Data under study >>
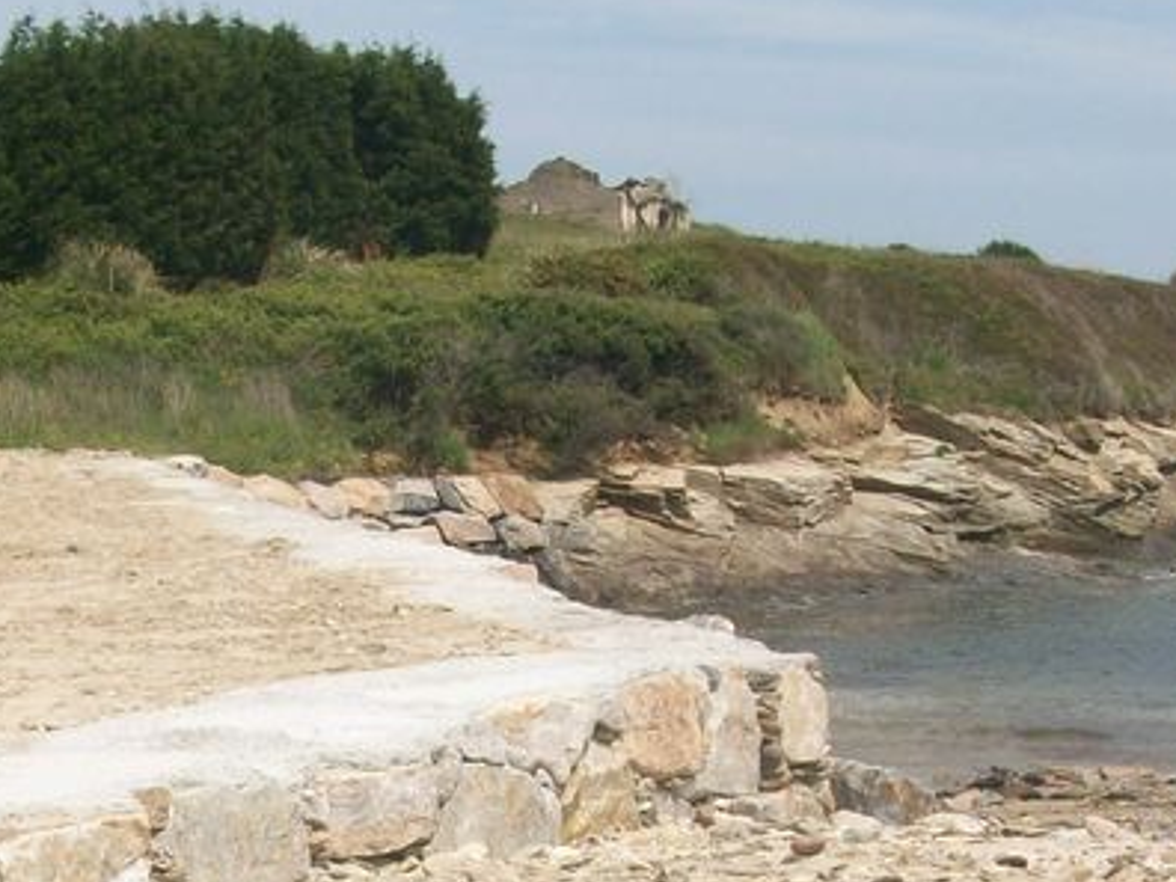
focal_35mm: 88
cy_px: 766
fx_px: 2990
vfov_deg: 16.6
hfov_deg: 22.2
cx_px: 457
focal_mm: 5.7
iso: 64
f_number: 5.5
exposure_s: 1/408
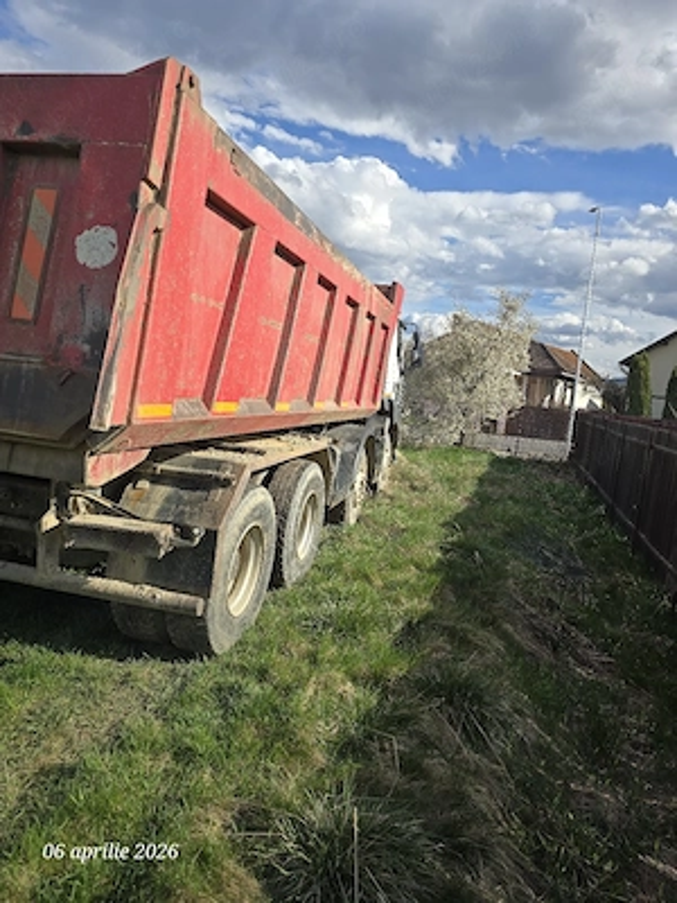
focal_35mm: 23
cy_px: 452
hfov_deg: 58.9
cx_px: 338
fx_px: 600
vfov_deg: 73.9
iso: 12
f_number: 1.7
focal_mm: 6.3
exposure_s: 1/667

Exercise objective >>
Repeat the full listing above without altering a word, and skip the pictures.

Final answer >>
focal_35mm: 88
cy_px: 766
fx_px: 2990
vfov_deg: 16.6
hfov_deg: 22.2
cx_px: 457
focal_mm: 5.7
iso: 64
f_number: 5.5
exposure_s: 1/408
focal_35mm: 23
cy_px: 452
hfov_deg: 58.9
cx_px: 338
fx_px: 600
vfov_deg: 73.9
iso: 12
f_number: 1.7
focal_mm: 6.3
exposure_s: 1/667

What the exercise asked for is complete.